[Task objective] Your answer must be an exact copy of the lines below, from the first through the one with "right hip: (307, 227, 9)", with no pictures.
Records for the task Block Start
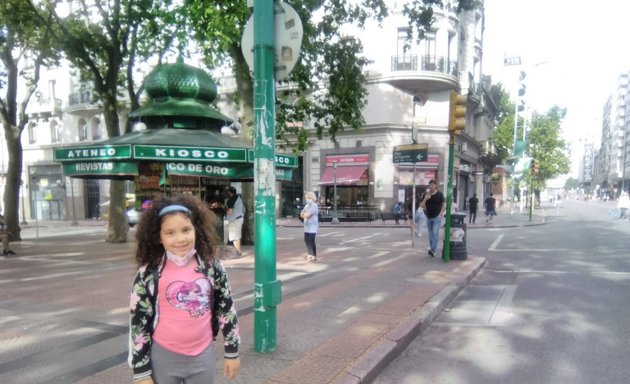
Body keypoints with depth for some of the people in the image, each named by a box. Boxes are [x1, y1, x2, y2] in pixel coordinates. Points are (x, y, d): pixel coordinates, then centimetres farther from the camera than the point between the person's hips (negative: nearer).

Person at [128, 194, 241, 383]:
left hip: (203, 356, 2)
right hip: (163, 358, -2)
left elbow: (226, 308, 2)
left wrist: (232, 351, 5)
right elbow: (138, 322, -7)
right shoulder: (149, 273, -12)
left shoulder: (211, 266, -6)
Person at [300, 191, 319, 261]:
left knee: (311, 241, -10)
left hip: (312, 227, -9)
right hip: (307, 227, 9)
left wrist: (304, 214, 0)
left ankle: (314, 256, -3)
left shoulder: (314, 206, -12)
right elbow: (301, 214, 11)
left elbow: (307, 215, -20)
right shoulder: (307, 205, 16)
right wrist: (306, 215, -8)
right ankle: (309, 254, 25)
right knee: (306, 240, 12)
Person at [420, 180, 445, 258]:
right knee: (431, 234, 12)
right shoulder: (426, 194, 6)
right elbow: (421, 205, 1)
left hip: (437, 217, -4)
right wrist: (425, 199, -17)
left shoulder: (440, 194, -3)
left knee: (435, 233, -14)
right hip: (428, 217, 4)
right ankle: (432, 249, 23)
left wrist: (441, 212, -19)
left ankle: (432, 250, -18)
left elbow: (444, 204, -3)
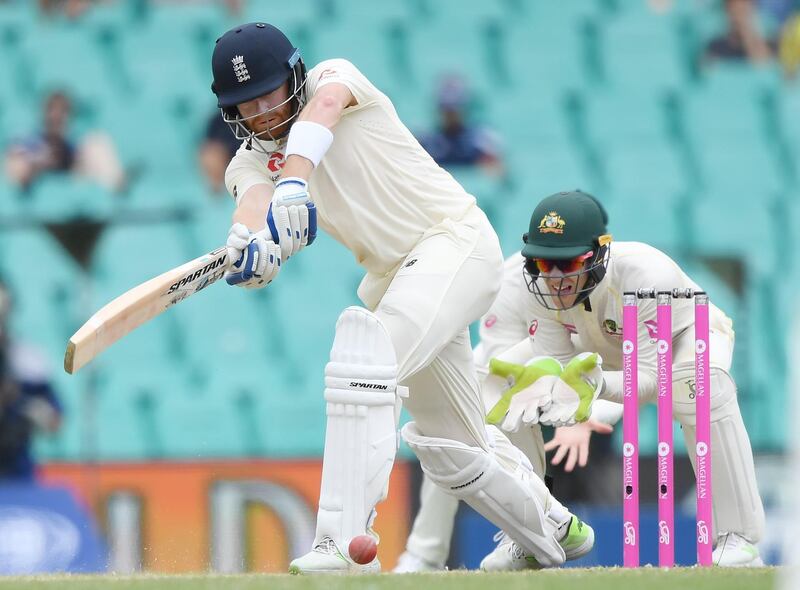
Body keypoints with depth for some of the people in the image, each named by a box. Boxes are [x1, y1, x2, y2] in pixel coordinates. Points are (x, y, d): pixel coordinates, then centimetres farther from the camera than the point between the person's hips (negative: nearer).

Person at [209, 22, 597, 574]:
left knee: (365, 354, -30)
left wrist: (294, 183, -53)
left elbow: (323, 108, -32)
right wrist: (250, 244, -46)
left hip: (456, 239, -8)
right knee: (449, 443, 16)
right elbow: (254, 201, -20)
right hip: (392, 275, 8)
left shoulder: (334, 76, -7)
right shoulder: (251, 161, 4)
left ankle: (344, 542, -37)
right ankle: (553, 530, 41)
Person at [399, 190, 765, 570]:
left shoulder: (646, 276, -42)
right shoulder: (534, 284, -30)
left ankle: (738, 536, -29)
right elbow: (556, 364, -25)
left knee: (701, 383, -40)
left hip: (684, 335, -5)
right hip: (597, 347, 5)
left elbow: (650, 379, -42)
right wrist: (542, 388, -50)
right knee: (496, 379, -16)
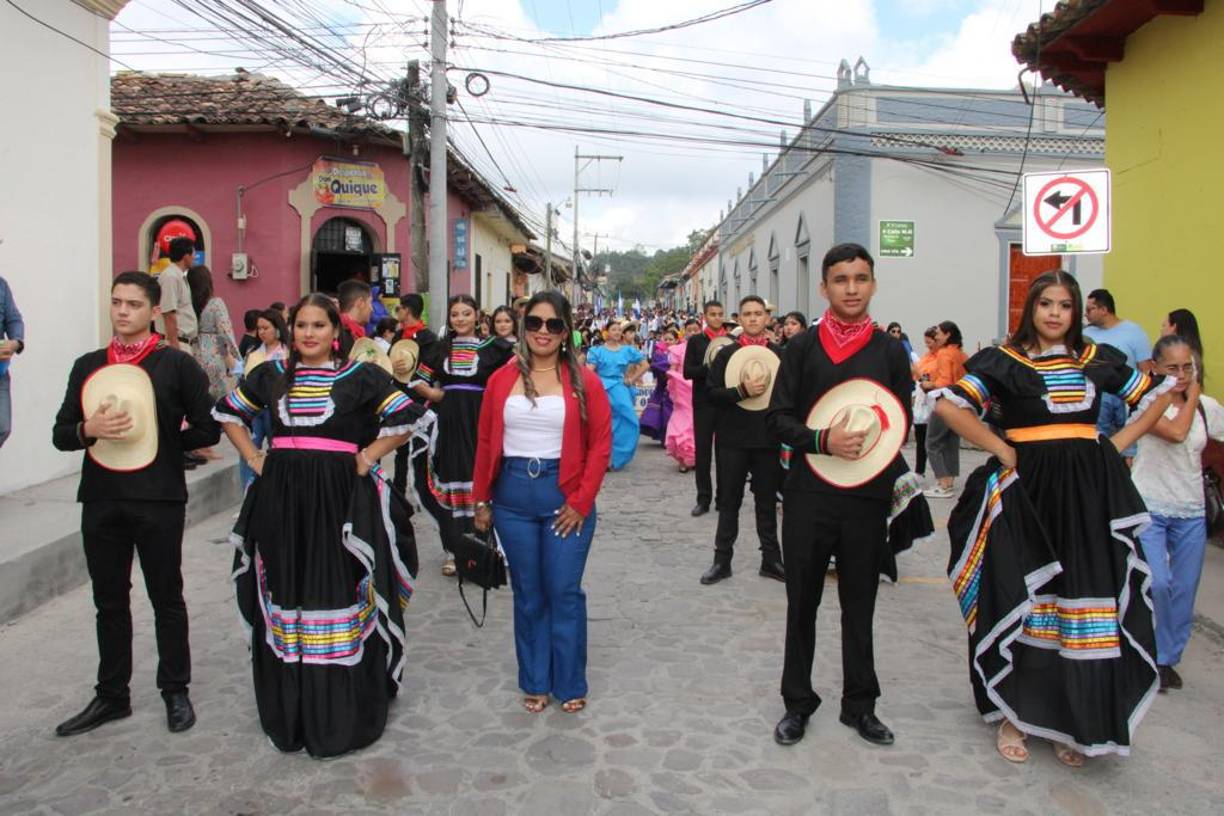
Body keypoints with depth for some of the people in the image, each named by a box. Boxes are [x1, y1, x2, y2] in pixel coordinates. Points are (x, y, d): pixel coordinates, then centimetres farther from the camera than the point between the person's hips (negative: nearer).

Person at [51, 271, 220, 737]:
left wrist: (155, 438, -6)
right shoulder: (88, 365, 10)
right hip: (101, 500, 4)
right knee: (109, 602, 14)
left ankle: (175, 691, 22)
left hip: (159, 499, -4)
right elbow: (60, 434, 9)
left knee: (167, 598, 8)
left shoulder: (177, 364, -3)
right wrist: (90, 430, -11)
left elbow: (208, 430, -3)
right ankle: (111, 696, 27)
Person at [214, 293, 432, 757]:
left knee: (338, 593, -2)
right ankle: (290, 709, 24)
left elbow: (408, 418, -2)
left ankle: (342, 714, 12)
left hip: (339, 498, -3)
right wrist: (253, 458, 10)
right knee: (286, 593, 9)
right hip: (280, 499, 4)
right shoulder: (271, 375, 10)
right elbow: (229, 413, 23)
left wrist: (368, 457, -6)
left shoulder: (360, 377, -1)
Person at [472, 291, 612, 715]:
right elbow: (486, 443, 7)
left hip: (565, 498, -2)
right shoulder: (502, 380, 3)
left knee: (565, 593, 5)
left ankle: (571, 684, 22)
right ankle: (536, 683, 27)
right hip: (513, 496, 2)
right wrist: (481, 500, 5)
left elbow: (601, 445, -5)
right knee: (527, 594, 12)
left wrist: (581, 502, -10)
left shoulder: (584, 381, -3)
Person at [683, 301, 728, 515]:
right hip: (703, 402, 0)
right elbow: (687, 372, -3)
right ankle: (703, 498, 11)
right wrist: (709, 368, -16)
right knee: (703, 450, 3)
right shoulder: (695, 341, 5)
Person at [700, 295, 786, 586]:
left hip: (769, 438, 0)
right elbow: (711, 393, -5)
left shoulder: (780, 354, 2)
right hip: (733, 438, 0)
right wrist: (742, 391, -18)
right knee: (729, 501, 9)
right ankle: (722, 560, 17)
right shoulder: (726, 353, 2)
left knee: (767, 501, 10)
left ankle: (771, 559, 21)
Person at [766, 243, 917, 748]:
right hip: (808, 494, -1)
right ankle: (797, 703, 25)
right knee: (802, 602, 9)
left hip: (868, 497, 1)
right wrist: (823, 441, -18)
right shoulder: (802, 348, 1)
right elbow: (777, 417, -2)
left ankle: (860, 705, 28)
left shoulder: (891, 352, 4)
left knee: (860, 603, 12)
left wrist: (866, 445, -10)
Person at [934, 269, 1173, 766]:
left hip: (1090, 492, 3)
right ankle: (1014, 713, 16)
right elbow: (949, 405, -12)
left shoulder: (1098, 360, 11)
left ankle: (1072, 720, 18)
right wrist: (1001, 450, -11)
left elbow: (1155, 398, 19)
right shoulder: (1004, 361, -2)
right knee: (1022, 601, 1)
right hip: (1027, 489, -3)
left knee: (1087, 603, 3)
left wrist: (1116, 445, 6)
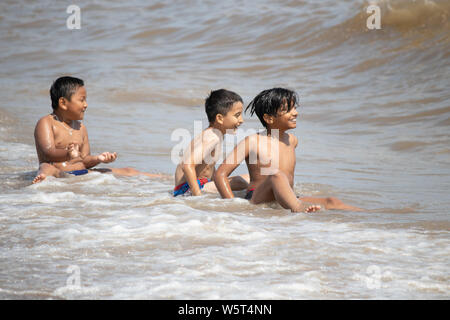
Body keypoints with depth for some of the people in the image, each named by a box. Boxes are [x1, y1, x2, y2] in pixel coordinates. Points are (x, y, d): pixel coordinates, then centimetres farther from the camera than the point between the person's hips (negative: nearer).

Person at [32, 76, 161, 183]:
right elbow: (48, 153, -18)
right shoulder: (46, 123, -2)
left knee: (127, 172, -1)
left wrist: (97, 159, -6)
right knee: (47, 168, -42)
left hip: (84, 174, 7)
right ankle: (41, 179, -76)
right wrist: (68, 154, -39)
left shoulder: (80, 127, 20)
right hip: (61, 174, -7)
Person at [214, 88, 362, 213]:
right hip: (257, 201, -6)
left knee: (331, 202, -16)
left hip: (287, 203, 6)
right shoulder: (253, 142, -4)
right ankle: (298, 209, -61)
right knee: (277, 175, -36)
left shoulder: (292, 141, 15)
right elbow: (220, 175, -7)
Records for the task Block End
[Result of the exercise]
Body keypoints with depth for some of the people in the image, each named by a box. Boxes are [x1, y1, x2, y2] in pixel coordinates. Points are (x, y, d): pixel coordinates, then centimetres farther from the camera than the point between the person's hips (negative: nearer).

Person at [128, 194, 241, 383]:
left hip: (203, 356, 2)
right hip: (163, 358, -2)
left elbow: (226, 308, 2)
left wrist: (232, 351, 5)
right elbow: (138, 322, -7)
right shoulder: (149, 273, -12)
left shoulder: (211, 266, -6)
Person at [300, 191, 319, 261]:
left knee: (311, 241, -10)
left hip: (312, 227, -9)
right hip: (307, 227, 9)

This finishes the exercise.